Cambrai: L'hôpital sur la sellette après le décès d'une fillette
SANTÉ•Un expert médical pointe la responsabilité de médecins du centre hospitalier de Cambrai dans la «perte de chance de survie» d'une fillette décédée en mars...Olivier Aballain
Trois médecins du centre hospitalier de Cambrai sont directement mis en cause. Un expert mandaté par le tribunal administratif de Lille a évalué à 80 % la perte de chance de survie d’une fillette de 3 ans, décédée le 9 mars 2016 dans l’établissement. Les parents ont porté plainte contre X, le 5 décembre, pour « homicide involontaire » et « non-assistance à personne en danger ».
Dans son rapport de quinze pages, le Dr Jean-Claude Mselati analyse longuement les heures qui ont précédé la mort de la petite Mareva, admise pour de violents maux de ventre, à 1h15 du matin. D’après l’expert, aucun des trois médecins n’a pris la mesure de la gravité de son cas.
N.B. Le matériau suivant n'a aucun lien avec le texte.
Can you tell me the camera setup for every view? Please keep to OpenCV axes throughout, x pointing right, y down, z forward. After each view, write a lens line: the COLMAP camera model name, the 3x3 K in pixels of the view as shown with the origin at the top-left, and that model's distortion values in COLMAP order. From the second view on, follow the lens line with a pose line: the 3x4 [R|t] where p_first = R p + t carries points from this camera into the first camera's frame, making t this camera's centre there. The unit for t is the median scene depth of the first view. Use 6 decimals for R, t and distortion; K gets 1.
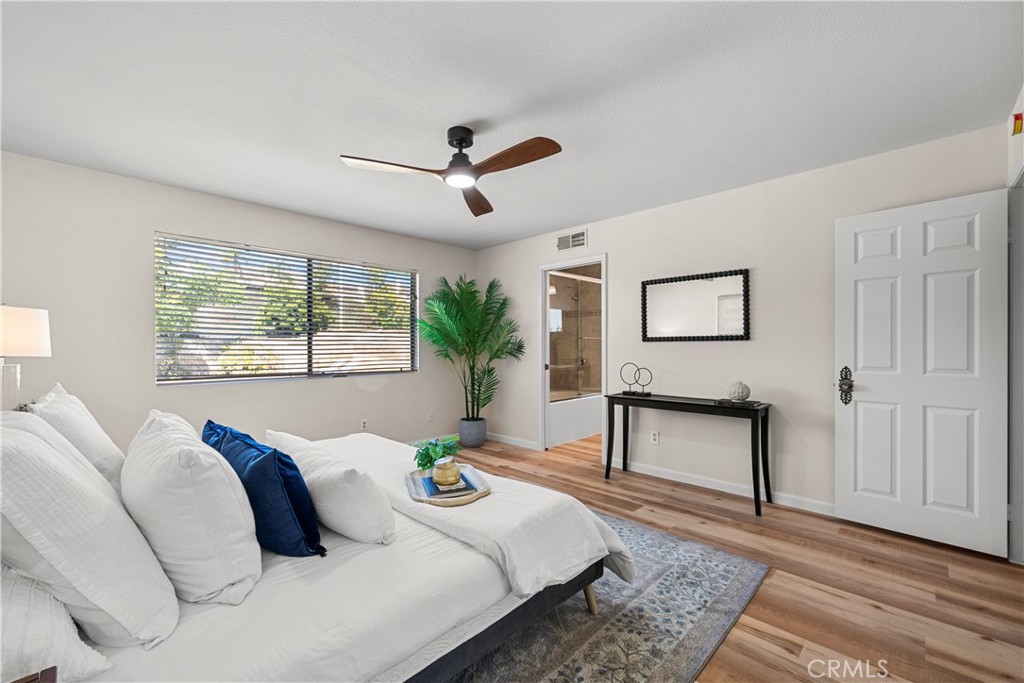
lens RADIAL K [[424.6, 0, 507.1], [0, 424.6, 341.9], [0, 0, 1]] dist [0.000116, -0.000096]
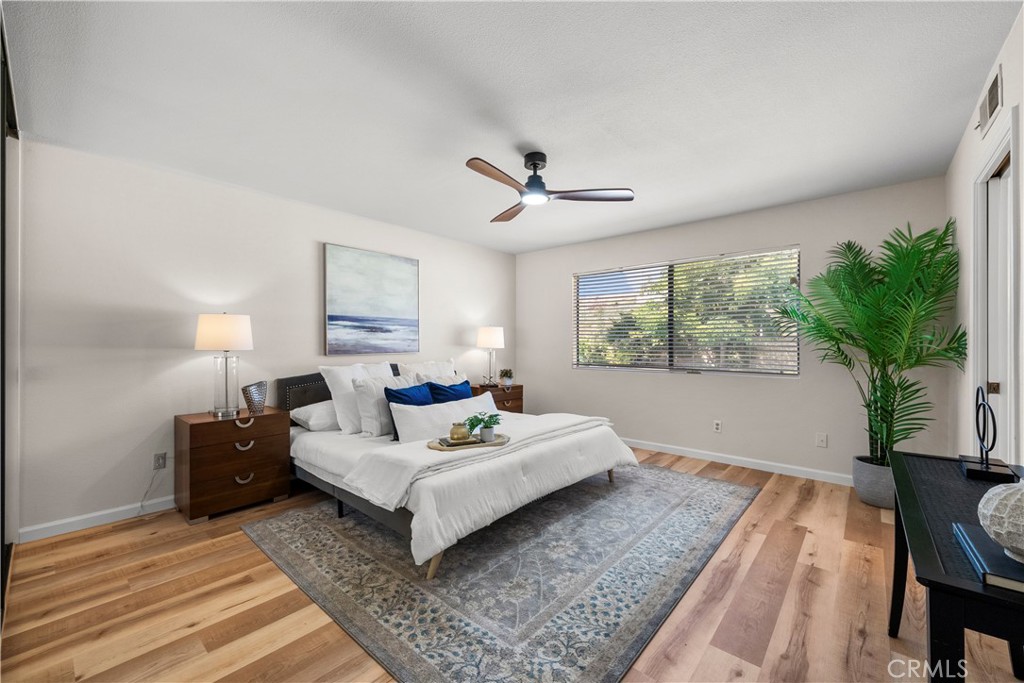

La maman, Élodie Machu, dit aujourd’hui se battre « pour qu’ils prennent conscience de leurs erreurs, et que d’autres enfants ne meurent pas ».
Des « soins insuffisants » pendant sept heures
Selon le rapport, Mareva a succombé à un « megacôlon toxique », une pathologie très rare dont la non-détection « ne peut pas être reprochée » aux médecins. Mais l’expert pointe les « soins insuffisants » prodigués à l’enfant pendant les 7 heures passées en pédiatrie cette nuit-là, et estime qu’une prise en charge plus complète lui aurait donné cinq fois plus de chances de s’en sortir. « Le personnel soignant était très présent, mais ce sont les médecins qui n’écoutaient pas », explique aujourd’hui Élodie Machu.
Maréva, qui n’avait pas d’antécédents, est arrivée en hurlant de douleur, très pâle. Toute la nuit, son état ne fera qu’empirer. Cependant, ni « les yeux révulsés » décrits par sa mère, ni les vomissures verdâtres, ni le pouls à 180, ni les appels de l’interne de garde ne fléchiront le corps médical.
La pédiatre ne voit pas le côlon hyperdilaté repéré par l’expert, a posteriori, sur la radio ; le médecin radiologue de garde refuse de se déplacer (il répond qu’il est à 30km) pour pratiquer une échographie ; le chirurgien d’astreinte refuse d’examiner un cas qui relève de la pédiatrie, donc du bloc chirurgical de Valenciennes…
Pour l’expert, les praticiens auraient pu prévoir un transfert en réanimation, et la mise en place d’une sonde gastrique et rectale pour soulager l’enfant. La fillette est finalement décédée d’un arrêt cardiaque.
Le CH Cambrai promet de « coopérer »
Me Christophe Donnette, avocat de la famille, estime que le rapport « établit la faute de l’établissement ». Le centre hospitalier de Cambrai a fait savoir dans un communiqué, mardi, que la communauté hospitalière s’associait « à la douleur » des proches de la petite fille. « L’hôpital continuera de coopérer à la manifestation de toute la vérité comme il l’a déjà fait en toute transparence », indique la direction.
Le procureur de la République, à Cambrai, précise que ses services prendront une décision sur les suites de la plainte «dans les jours à venir».
Le centre hospitalier de Cambrai est certifié « C », sur une échelle de « A » à « E » à propos de la qualité et de la sécurité des soins, évaluées en juillet par la Haute autorité de Santé. Son niveau de prise en charge de la douleur est également fixé à « C », plus bas que 85 % des établissements français, classés soit « A » soit « B » sur ce critère.